This is a long, long way from what Qualcomm claim they can fit in a handset where 3-4W is the total for the complete smartphone including PA, baseband, WiFi/Bluetooth/GPS etc., display, Android OS and last but not least the budget for applications of 600-700mW
Very remarkable results are obtained by the Purdue University professor, it seems a really working technology, yet it is not much explained how the individual NPUs are working as neurons, but these technique will be having many roles to be played beyond it is explained in the article and explained by Qualcomm
"The brain is also very power efficient, he explained, consuming only about 20 watts at a cost of under a quarter of a cent per hour, whereas simulating the brain on a conventional von Neumann computer would take up to 50 times more power"
This statement is badly wrong and about 5-6 orders of magnitude off both in FLOPS and Watts!
This article reports an 83000 processor cupercomputer being able to deliver about 1% of the calculations performed by the brain and such super computers typically dissipate megawatts!
According to the German supercomputer centre in Juelich it will take an exaFLOP machine to simulate the entire brain in about 2020 with a power budget on the order of 20MW
Given current supercomputers can only manage about 10GFLOPS/W even this figure is in considerable doubt and would require almost 2 orders of magniture improvement in FLOPS/W in the next 10 years wit Moore's law and supply voltages plateauing
More hype than substance I'd say at least when it comes to the claims about a neural network processing unit (NPU) in hardware.
Looking at the braincorp jobs page http://braincorporation.com/index.php/category/opportunities/ these guys are hosted inside Qualcomm and are focused on building robots, robotics algorithms and tools.
They are hosted inside Qualcomm and appear to be leveraging Qualcomm's GPUs using OpenGL and OpenCL, as well as C/C++, Python and Matlab to to the NN processing rather than some kind of specialised NN processor.
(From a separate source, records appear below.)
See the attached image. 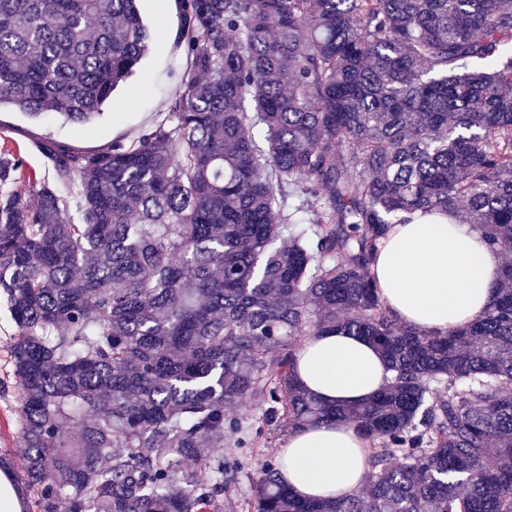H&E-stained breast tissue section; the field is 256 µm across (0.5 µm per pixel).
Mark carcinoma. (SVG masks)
Returning <instances> with one entry per match:
<instances>
[{
	"mask_svg": "<svg viewBox=\"0 0 512 512\" xmlns=\"http://www.w3.org/2000/svg\"><path fill=\"white\" fill-rule=\"evenodd\" d=\"M177 2L173 124L42 141L34 206L0 153L23 512H224L258 439L331 422L370 440L368 491L303 502L268 460L244 512H512V264L445 334L371 274L415 214L512 253V0ZM152 39L136 0H0V109L88 125ZM330 330L385 357L370 401L295 383L292 337Z\"/></svg>",
	"mask_w": 512,
	"mask_h": 512,
	"instance_id": "cac0c4a2",
	"label": "carcinoma"
}]
</instances>
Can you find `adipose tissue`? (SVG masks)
Segmentation results:
<instances>
[{"label": "adipose tissue", "mask_w": 512, "mask_h": 512, "mask_svg": "<svg viewBox=\"0 0 512 512\" xmlns=\"http://www.w3.org/2000/svg\"><path fill=\"white\" fill-rule=\"evenodd\" d=\"M499 271V254L482 234L449 217L392 225L371 266L390 310L432 333L467 327L482 315L495 296ZM295 358L296 383L327 405L364 403L389 377L371 342L341 330L306 337ZM369 446L345 422L290 431L277 454L280 478L303 498L351 497L368 480Z\"/></svg>", "instance_id": "1"}]
</instances>
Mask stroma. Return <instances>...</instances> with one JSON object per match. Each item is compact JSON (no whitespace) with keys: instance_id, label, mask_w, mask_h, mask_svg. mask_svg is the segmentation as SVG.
<instances>
[{"instance_id":"1","label":"stroma","mask_w":512,"mask_h":512,"mask_svg":"<svg viewBox=\"0 0 512 512\" xmlns=\"http://www.w3.org/2000/svg\"><path fill=\"white\" fill-rule=\"evenodd\" d=\"M143 22L155 33L148 53L135 72L114 91L91 126L63 116L32 117L5 108L0 110V151L20 152L26 170L47 177L51 168L36 143L51 138L78 150L105 147L113 141L137 138L146 129L169 120L170 104L180 93L181 77L189 61L176 47L181 26L176 0H138ZM15 327L0 304V457L7 460L15 481L23 479L25 448L20 436L19 391L8 363Z\"/></svg>"}]
</instances>
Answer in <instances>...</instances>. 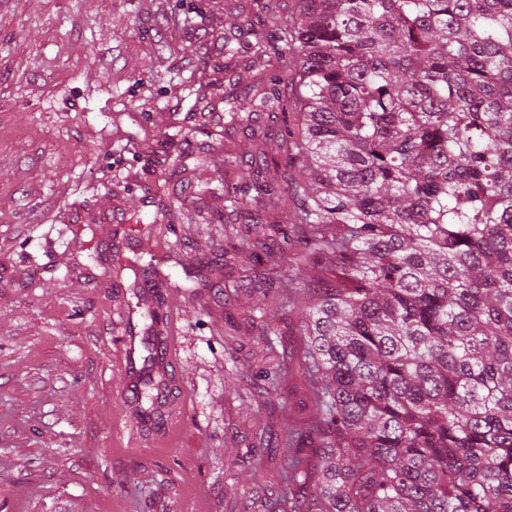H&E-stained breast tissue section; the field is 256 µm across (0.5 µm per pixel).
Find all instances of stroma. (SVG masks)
I'll return each instance as SVG.
<instances>
[{
    "label": "stroma",
    "instance_id": "35a3bbf8",
    "mask_svg": "<svg viewBox=\"0 0 512 512\" xmlns=\"http://www.w3.org/2000/svg\"><path fill=\"white\" fill-rule=\"evenodd\" d=\"M243 4L0 0V512H252L284 488L287 430L314 419L281 276L302 240L275 224L288 194L224 205L225 150L289 168L281 121L224 122L230 83L259 69ZM185 179L195 220L168 223L158 195ZM135 213L156 228L115 251ZM117 259L170 280L184 412L158 430L115 369Z\"/></svg>",
    "mask_w": 512,
    "mask_h": 512
}]
</instances>
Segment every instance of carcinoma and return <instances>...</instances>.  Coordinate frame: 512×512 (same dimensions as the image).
Segmentation results:
<instances>
[{
    "label": "carcinoma",
    "instance_id": "cac0c4a2",
    "mask_svg": "<svg viewBox=\"0 0 512 512\" xmlns=\"http://www.w3.org/2000/svg\"><path fill=\"white\" fill-rule=\"evenodd\" d=\"M268 72L230 121L276 109L304 225L336 285L300 311L314 423L288 432L308 512H512V0L267 2ZM234 208L278 193L264 152L228 150ZM137 416L159 425L164 314ZM321 443L315 461L305 443Z\"/></svg>",
    "mask_w": 512,
    "mask_h": 512
}]
</instances>
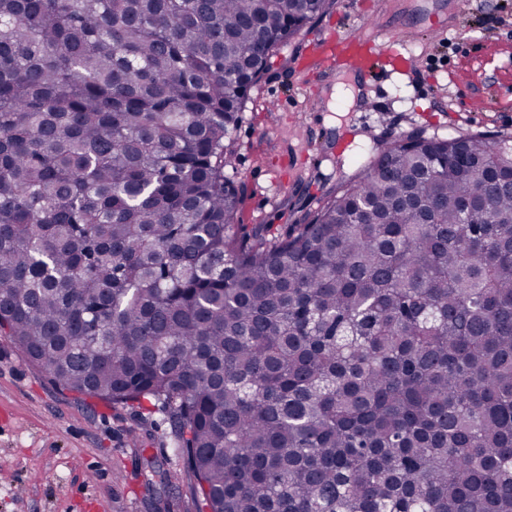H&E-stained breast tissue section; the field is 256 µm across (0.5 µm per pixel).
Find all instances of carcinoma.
<instances>
[{
  "label": "carcinoma",
  "instance_id": "cac0c4a2",
  "mask_svg": "<svg viewBox=\"0 0 512 512\" xmlns=\"http://www.w3.org/2000/svg\"><path fill=\"white\" fill-rule=\"evenodd\" d=\"M334 4L0 0V336L162 407L196 512H512L511 136L397 138L230 233L247 91Z\"/></svg>",
  "mask_w": 512,
  "mask_h": 512
}]
</instances>
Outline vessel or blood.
I'll list each match as a JSON object with an SVG mask.
<instances>
[{"label":"vessel or blood","mask_w":512,"mask_h":512,"mask_svg":"<svg viewBox=\"0 0 512 512\" xmlns=\"http://www.w3.org/2000/svg\"><path fill=\"white\" fill-rule=\"evenodd\" d=\"M317 52L328 66L346 69L366 75L375 80L385 70H405L407 60L394 47L377 43L374 39L360 35L339 37H317Z\"/></svg>","instance_id":"obj_1"}]
</instances>
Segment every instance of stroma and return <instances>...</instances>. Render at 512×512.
<instances>
[{
	"label": "stroma",
	"mask_w": 512,
	"mask_h": 512,
	"mask_svg": "<svg viewBox=\"0 0 512 512\" xmlns=\"http://www.w3.org/2000/svg\"><path fill=\"white\" fill-rule=\"evenodd\" d=\"M329 31L391 40L405 74L368 81L341 70L313 82L311 43ZM284 54L231 134L238 236L284 235L377 145L409 132L512 135V0H336ZM339 84L350 98L333 99ZM145 457L182 468L165 414L143 419L60 390L0 336V512H153Z\"/></svg>",
	"instance_id": "obj_1"
}]
</instances>
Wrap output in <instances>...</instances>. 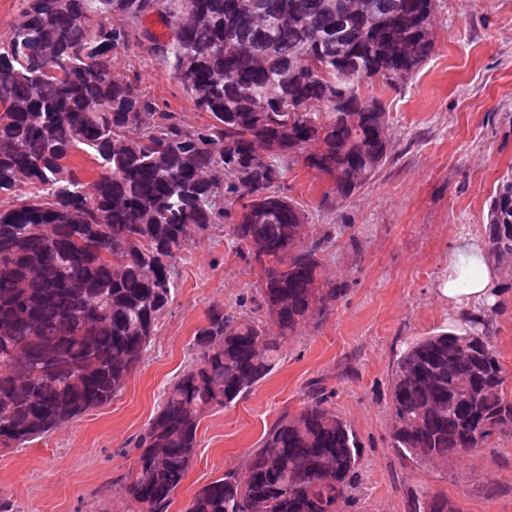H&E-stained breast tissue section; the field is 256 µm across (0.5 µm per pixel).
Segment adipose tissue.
<instances>
[{
    "label": "adipose tissue",
    "instance_id": "adipose-tissue-1",
    "mask_svg": "<svg viewBox=\"0 0 512 512\" xmlns=\"http://www.w3.org/2000/svg\"><path fill=\"white\" fill-rule=\"evenodd\" d=\"M500 278L487 260L481 241H467L448 264V278L441 291L450 305L479 313L496 300Z\"/></svg>",
    "mask_w": 512,
    "mask_h": 512
}]
</instances>
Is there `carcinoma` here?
<instances>
[{
	"instance_id": "1",
	"label": "carcinoma",
	"mask_w": 512,
	"mask_h": 512,
	"mask_svg": "<svg viewBox=\"0 0 512 512\" xmlns=\"http://www.w3.org/2000/svg\"><path fill=\"white\" fill-rule=\"evenodd\" d=\"M25 2L0 38V199L11 201L0 206V444L31 442L122 391L172 301L179 255L217 224L270 318L211 306L192 364L137 436L126 501L169 512L202 417L267 377L288 336L345 294L321 274L336 225L311 227L279 184L299 166L324 176L319 206L333 209L378 175L387 112L351 87L407 83L434 52L436 0ZM153 14L175 33L148 51L207 114L201 127L112 76ZM77 153L96 166L89 183ZM484 247L512 280V173L487 198ZM495 311L399 354L390 410L403 454L446 459L512 429ZM327 403L311 390L243 470L194 493L193 512H344L359 441Z\"/></svg>"
}]
</instances>
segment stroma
<instances>
[{
	"instance_id": "stroma-1",
	"label": "stroma",
	"mask_w": 512,
	"mask_h": 512,
	"mask_svg": "<svg viewBox=\"0 0 512 512\" xmlns=\"http://www.w3.org/2000/svg\"><path fill=\"white\" fill-rule=\"evenodd\" d=\"M435 28L433 55L407 85L381 94L392 149L370 184L326 210L319 205L324 180L299 168L286 176L285 194L310 223L336 225L322 275L348 290L328 315L289 337L274 369L247 395L202 418L195 459L169 512L243 468L267 430L299 411L314 386L360 443L348 512H410L412 502L434 497L452 512H512V432L434 462L402 457L393 440L396 357L413 339L464 329L440 286L459 241L483 237L486 200L512 169V0H439ZM137 32V43L114 56L113 75L138 79L161 110L186 124H206L143 47L152 37L168 40L171 26L152 15ZM176 272L173 301L117 397L22 447H0V501L11 512H127L117 477L136 456L134 442L163 392L188 366L208 309L248 311L261 302L223 229L195 239ZM492 322L512 396V288L503 289Z\"/></svg>"
}]
</instances>
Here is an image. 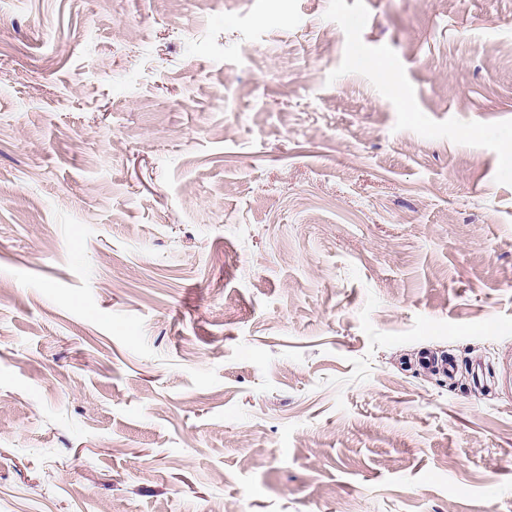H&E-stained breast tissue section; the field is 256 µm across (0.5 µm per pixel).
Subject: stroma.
I'll list each match as a JSON object with an SVG mask.
<instances>
[{"label":"stroma","mask_w":512,"mask_h":512,"mask_svg":"<svg viewBox=\"0 0 512 512\" xmlns=\"http://www.w3.org/2000/svg\"><path fill=\"white\" fill-rule=\"evenodd\" d=\"M0 512H512V0H0Z\"/></svg>","instance_id":"stroma-1"}]
</instances>
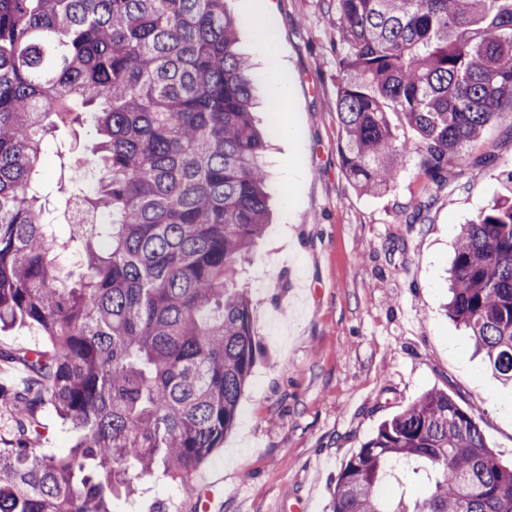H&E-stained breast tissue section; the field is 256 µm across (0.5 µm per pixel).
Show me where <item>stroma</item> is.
Wrapping results in <instances>:
<instances>
[{
	"label": "stroma",
	"instance_id": "stroma-1",
	"mask_svg": "<svg viewBox=\"0 0 512 512\" xmlns=\"http://www.w3.org/2000/svg\"><path fill=\"white\" fill-rule=\"evenodd\" d=\"M256 0H228L238 47L255 75L256 116L274 124L266 169L269 223L241 273L259 354L235 427L186 483L138 482L118 512H198L205 487L217 512H329L330 491L378 425L432 389L474 408L489 447L512 463V387L496 381L467 332L447 316L448 267L463 224L502 193L512 168V112L468 147L494 154L442 191L416 159L387 192L357 191L342 168L336 85L342 51L334 0H269L273 44ZM277 67L290 99L269 114ZM88 123L46 140L44 191L63 271H77L69 194L59 176L96 179Z\"/></svg>",
	"mask_w": 512,
	"mask_h": 512
}]
</instances>
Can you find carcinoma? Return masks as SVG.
<instances>
[{
  "label": "carcinoma",
  "instance_id": "carcinoma-1",
  "mask_svg": "<svg viewBox=\"0 0 512 512\" xmlns=\"http://www.w3.org/2000/svg\"><path fill=\"white\" fill-rule=\"evenodd\" d=\"M227 0H0V327L42 349H1L22 369L0 447V512H115L133 482L187 481L236 424L256 362L243 263L268 220L266 135ZM336 113L343 168L379 194L415 154L436 189L512 104V0H336ZM415 131L411 144L390 115ZM88 121L89 186L60 182L78 225L81 277L56 273L41 182L44 137ZM447 312L498 378L512 381V197L463 225ZM75 437L40 452L37 412ZM410 472L412 496L383 484ZM330 512H512V467L473 409L433 389L345 462ZM43 343L44 336H39L34 329L19 323L0 331V348H33Z\"/></svg>",
  "mask_w": 512,
  "mask_h": 512
}]
</instances>
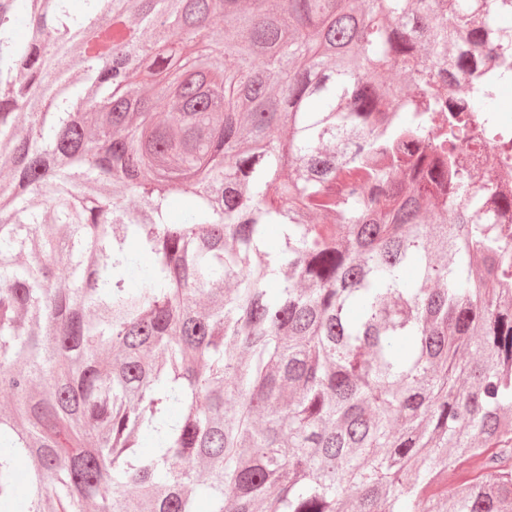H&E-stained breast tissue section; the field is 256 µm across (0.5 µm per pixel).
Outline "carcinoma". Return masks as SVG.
I'll use <instances>...</instances> for the list:
<instances>
[{"label":"carcinoma","instance_id":"carcinoma-1","mask_svg":"<svg viewBox=\"0 0 512 512\" xmlns=\"http://www.w3.org/2000/svg\"><path fill=\"white\" fill-rule=\"evenodd\" d=\"M510 17L0 2V512H508Z\"/></svg>","mask_w":512,"mask_h":512}]
</instances>
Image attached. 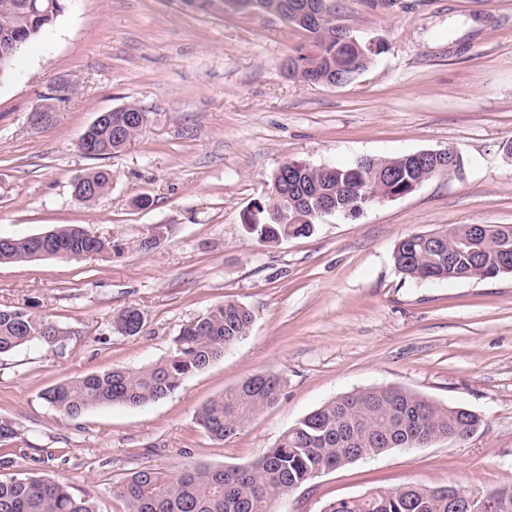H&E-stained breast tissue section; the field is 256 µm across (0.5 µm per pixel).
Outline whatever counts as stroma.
<instances>
[{
  "mask_svg": "<svg viewBox=\"0 0 512 512\" xmlns=\"http://www.w3.org/2000/svg\"><path fill=\"white\" fill-rule=\"evenodd\" d=\"M336 18L385 49L342 86L289 79L282 64L310 40L277 17L202 13L183 0H64L48 33L0 75V234L76 224L129 248L107 261L0 264V307L49 316L65 348L0 356V418L16 422L13 471L71 486L97 512L147 467L243 466L298 419L354 390L394 386L481 417L467 440L395 448L322 473L274 512H322L335 500L410 484L468 492L512 487V273L418 283L393 262L397 243L456 224L512 225V0H336ZM73 94L30 129L53 78ZM134 103L149 115L128 148L96 160L77 144L98 113ZM454 148L460 173L275 245L242 217L287 160L349 166ZM103 166L112 186L85 204L74 180ZM152 200L149 208L137 198ZM161 227L151 252L137 240ZM227 299L246 305V336L170 396L140 407L61 416L41 394L115 365L165 359L180 329ZM139 309L143 331L112 327ZM259 371L285 378L279 401L217 441L195 423L209 399Z\"/></svg>",
  "mask_w": 512,
  "mask_h": 512,
  "instance_id": "1",
  "label": "stroma"
}]
</instances>
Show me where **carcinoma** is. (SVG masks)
Returning a JSON list of instances; mask_svg holds the SVG:
<instances>
[{"label":"carcinoma","instance_id":"1","mask_svg":"<svg viewBox=\"0 0 512 512\" xmlns=\"http://www.w3.org/2000/svg\"><path fill=\"white\" fill-rule=\"evenodd\" d=\"M27 0H0V31L16 30L32 41L44 34L57 15L39 18L25 9ZM201 12L220 10L228 15L262 16L268 6L283 13V20L305 32L314 42V53L288 58L301 81L308 84L344 85L364 72L377 53L360 43L369 59L358 62L357 50L328 31L345 34L336 24L335 0H184ZM107 148L119 153L126 144L111 137L108 129L92 131ZM440 175L401 161V157L362 158L347 167L327 172L300 160L280 165L272 174L266 196L254 202L242 223L258 241L273 244L288 237L308 236L320 216L312 215L315 203L336 205V214L358 215V198L378 188L392 198L412 193V184ZM105 195L112 172L97 167L86 173ZM126 243L88 235L81 227L60 224L42 239L0 236V263H19L41 256L78 262L89 254L107 260L120 257ZM473 254L460 255L455 265L443 264L448 243L433 248L416 237L395 247L394 264L415 282L465 279L476 263L485 272L498 273L504 262L512 265V225L502 227L472 244ZM253 322L244 304L226 299L205 315L181 328L170 354L162 361L139 369L112 367L58 382L42 398L64 417H78L105 405L142 406L174 393L190 376L206 369L245 336ZM114 329L126 336L144 327L137 308L121 311ZM64 329L48 316L23 308H0V355L20 347L43 344L61 347L69 340ZM284 378L266 371L246 378L237 387L204 403L195 414L196 424L211 438H230L264 409L274 405ZM481 424L477 414L456 412L411 391L388 386L371 387L341 395L305 415L289 427L265 455L246 466L196 465L171 473L146 468L132 473L112 487V496L124 512H273V504L290 489L314 475L331 471L392 448H415L455 433L466 439L468 430ZM20 438L15 422L0 419V446L11 448ZM0 512H97L93 499L77 495L63 482L23 473H0ZM324 512H448V488L408 485L381 489L334 501Z\"/></svg>","mask_w":512,"mask_h":512}]
</instances>
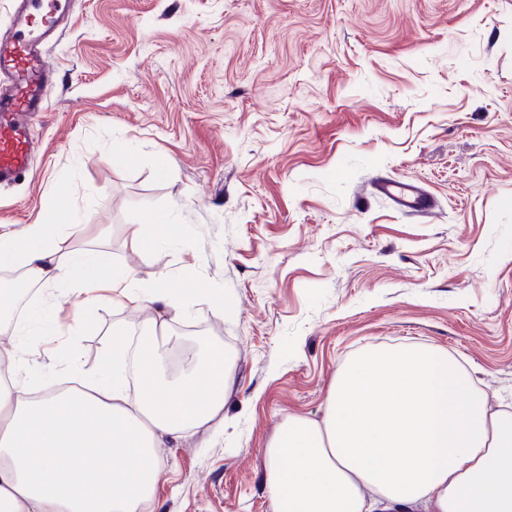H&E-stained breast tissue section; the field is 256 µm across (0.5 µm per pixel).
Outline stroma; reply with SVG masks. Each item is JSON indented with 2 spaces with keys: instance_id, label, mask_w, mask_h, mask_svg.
Masks as SVG:
<instances>
[{
  "instance_id": "obj_1",
  "label": "stroma",
  "mask_w": 512,
  "mask_h": 512,
  "mask_svg": "<svg viewBox=\"0 0 512 512\" xmlns=\"http://www.w3.org/2000/svg\"><path fill=\"white\" fill-rule=\"evenodd\" d=\"M0 225L56 199L139 283L197 264L223 313L174 320L233 356L224 426L159 449L147 512H273L262 451L321 420L338 370L424 346L512 407V0H71ZM126 143L129 159L111 158ZM410 179L433 209L379 194ZM170 213L183 247L127 227ZM147 311L99 308L86 368Z\"/></svg>"
}]
</instances>
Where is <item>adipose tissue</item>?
<instances>
[{
	"instance_id": "adipose-tissue-1",
	"label": "adipose tissue",
	"mask_w": 512,
	"mask_h": 512,
	"mask_svg": "<svg viewBox=\"0 0 512 512\" xmlns=\"http://www.w3.org/2000/svg\"><path fill=\"white\" fill-rule=\"evenodd\" d=\"M72 209L0 232V268H20L47 299L16 318L18 291L0 289V512H143L161 465L156 450L224 420L232 365L219 343L176 377L165 352L181 337L171 316L211 302L196 264L134 287L112 267L109 249L68 245ZM79 295V318L105 304L146 307L135 344L110 343L86 369L75 350L47 365L31 362L41 343L65 335L61 298ZM139 392L129 396L125 373ZM60 372L55 393L34 375ZM275 512H512V413L492 409L472 376L425 347L372 349L336 377L322 420L289 418L263 450Z\"/></svg>"
}]
</instances>
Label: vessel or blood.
I'll return each mask as SVG.
<instances>
[{
	"instance_id": "obj_1",
	"label": "vessel or blood",
	"mask_w": 512,
	"mask_h": 512,
	"mask_svg": "<svg viewBox=\"0 0 512 512\" xmlns=\"http://www.w3.org/2000/svg\"><path fill=\"white\" fill-rule=\"evenodd\" d=\"M70 23L64 0H15L11 28L0 34V185L26 173L37 150L30 127L48 109L56 73L44 46ZM381 192L406 209L428 208L410 180L379 182Z\"/></svg>"
}]
</instances>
I'd say most of the NN work is being done in Matlab with some kind of back-end code generation of C/C++ code or potentially OpenGL/OpenCL ES code, the smart approach would be to have libraries for the GPU which are optimised at low level and be able to call identical libraries within Matlab or Python for rapid development rather than designing an esoteric compiler.
I'd guess this may lead to adding NPU support in the ISA of future GPUs at some point if they really need it
When I first saw this I thought, "Rats! Why can't all of the fantastic and very similar work that Eugenio Culurciello has been doing for years under Office of Naval Research (ONR) funding get this kind of press...?" This also shows why one should read figure captions. From said caption on the familiar-looking first figure I finally realized that this _is_ the next phase for Dr Culurciello's amazing chips! Since shutting down the government seems to be the theme-du-jour, it's worth pointing out just how huge a role federal funding plays in giving folks like Dr Culurciello a chance to move the ball on some wild new idea to the point where a large company like Qualcomm can see the potential and catch the pass. That's the kind of teaming where everyone benefits.
Next year Qualcomm will release its suite of software tools that work with an FPGA emulator for developers to use when creating applictions for its NPU. Regarding automotive, Purdue University professor Eugenio Culurciello has already shown that recognition of roadside scenes can result in realtime classification into pedestrians, vehicles, buildings, etc., but I suspect it will take a year or two for developers to start making good use of this type of information in collision avoidance and similar automotive applications.